Wacken (epd). Dauerregen, Schlamm und Gummistiefel - beim Wacken Open Air ein vertrautes Bild. In diesem Jahr aber versinkt der Festivalacker schon vor der Eröffnung am 2. August in brauner Schmiere. Die Anreise der Fans gerät zum Chaos und wird vorzeitig gestoppt. Wer es aufs Gelände geschafft hat, feiert dennoch unverdrossen und reckt brüllend die Hörnerfaust, auch „Pommesgabel“ genannt, in den wolkenverhangenen Himmel. Der Mythos Wacken ist um ein medial gut dokumentiertes Kapitel reicher.

Vom Dorffest zum Mega-Event

Das Festival zeigt beispielhaft, wie sich eine einst misstrauisch beäugte Subkultur zum Massenphänomen gewandelt hat. Der Heavy Metal, der maßgeblich im englischen Arbeitermilieu der 70er und frühen 80er Jahre entstand, ist längst ein Millionenmarkt. Nach einer Allensbach-Umfrage vom vergangenen Oktober hören 26 Prozent der Deutschen gerne Musik der härteren Gangart. Das Wacken-Festival ist derweil seit seiner Gründung 1990 vom Dorffest zum Mega-Event mit bis zu 85.000 Besuchern mutiert. Zur diesjährigen Ausgabe, die bis Samstag dauern soll, haben sich rund 200 Bands angekündigt.

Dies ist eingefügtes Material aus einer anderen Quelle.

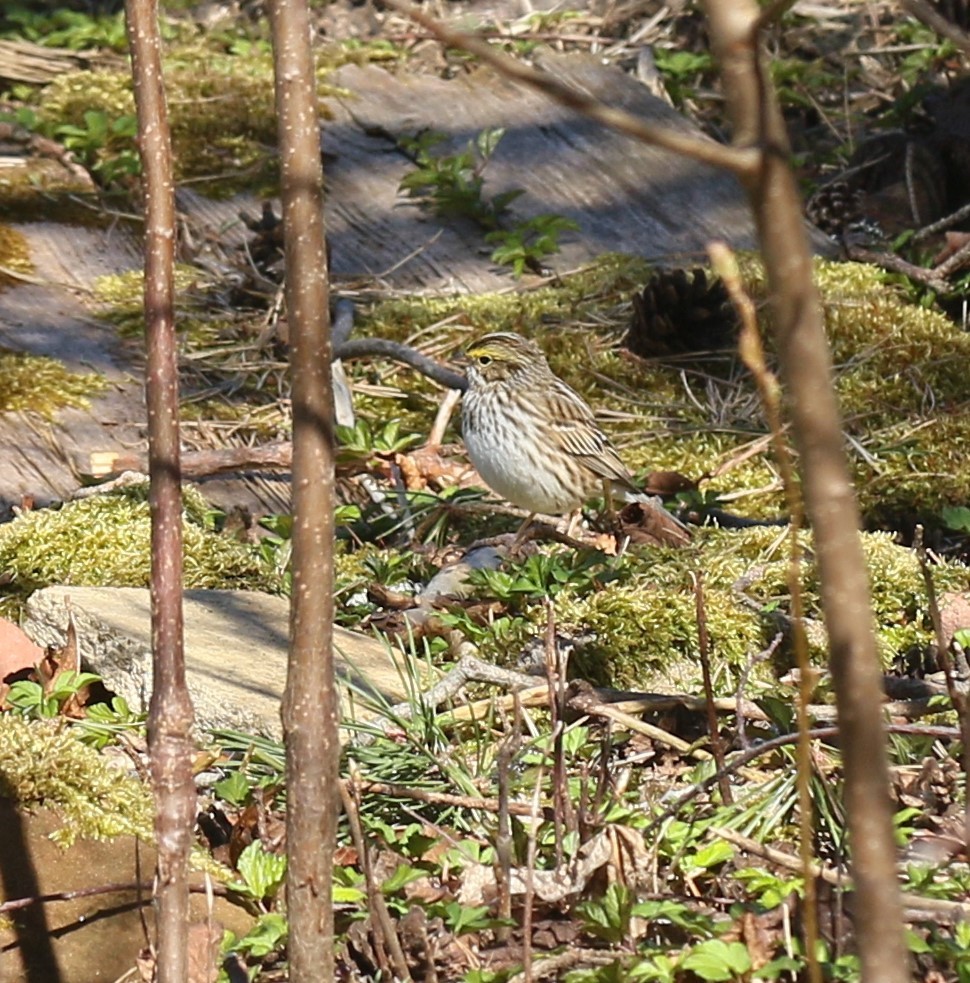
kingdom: Animalia
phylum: Chordata
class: Aves
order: Passeriformes
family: Passerellidae
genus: Passerculus
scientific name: Passerculus sandwichensis
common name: Savannah sparrow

„Der Aufstieg von Wacken korreliert mit der Popularisierung des Heavy Metal“, sagt Manuel Trummer, Kulturwissenschaftler an der Uni Regensburg. Es sei in einer Zeit entstanden, als große Bands wie Metallica und Guns n' Roses ihren Durchbruch gefeiert hätten und ein kaufkräftiger Markt entstanden sei.

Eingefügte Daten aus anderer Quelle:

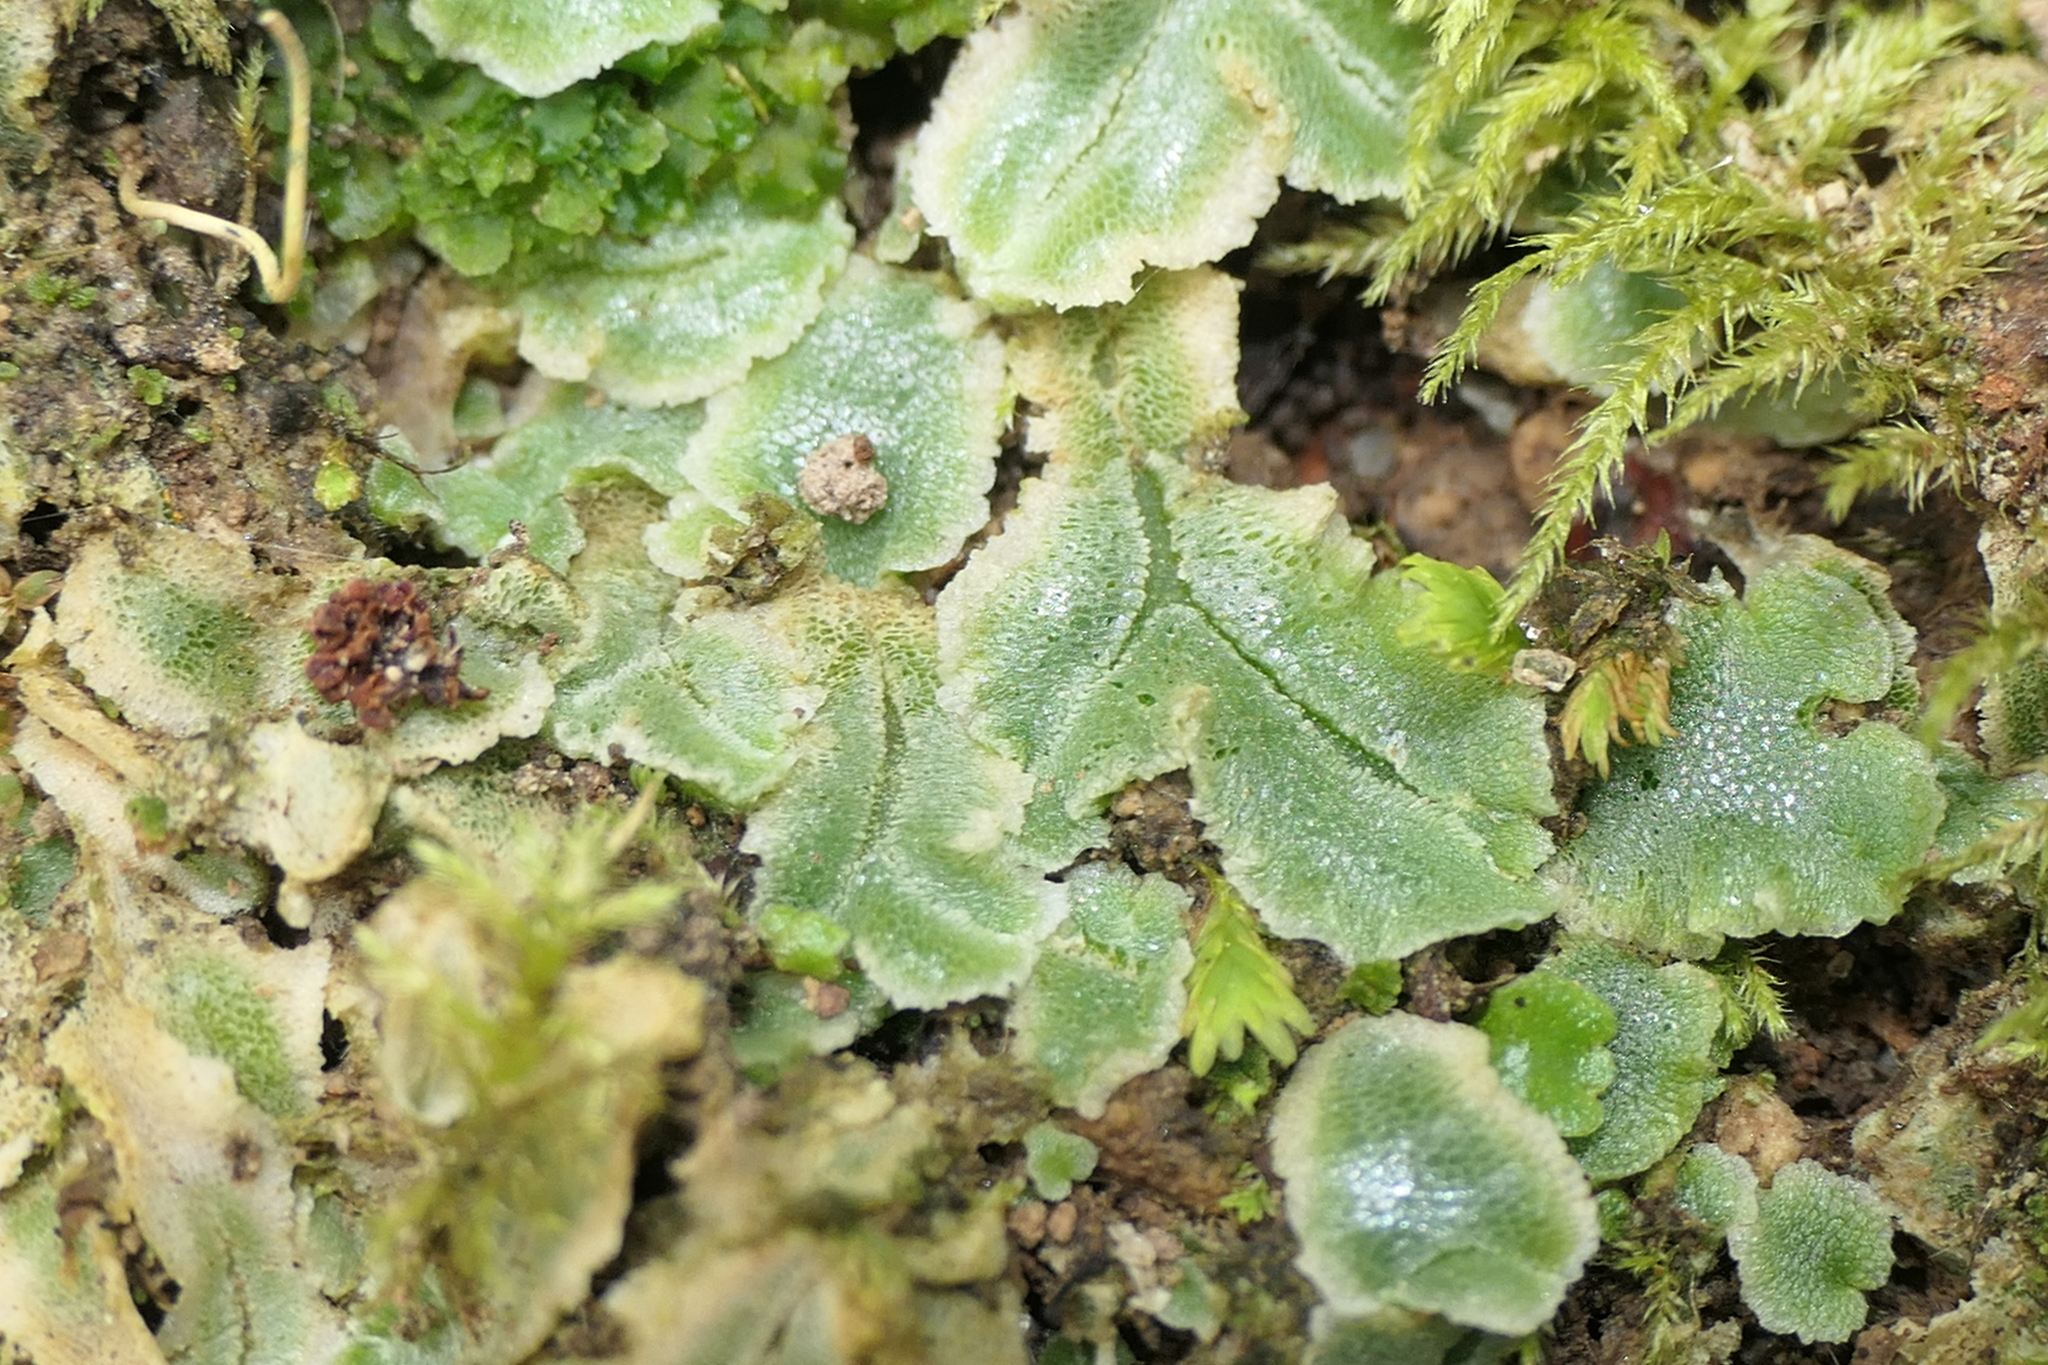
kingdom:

Zum Wacken-Erfolg hätten wesentlich auch die Medien beigetragen, die das Festival ab den 2000er Jahren als sympathische Freak-Show inszeniert hätten. „Gezeigt wurden 'edle Wilde', die vier Tage die Sau rauslassen, aber eigentlich ganz freundlich und friedlich sind“, sagt Trummer. Dieses Narrativ habe die Veranstaltung in den Mainstream getragen. Der Kontrast von dörflichem Ambiente und globalen Mega-Event sei bis heute ein „superinteressanter Storytelling-Point“.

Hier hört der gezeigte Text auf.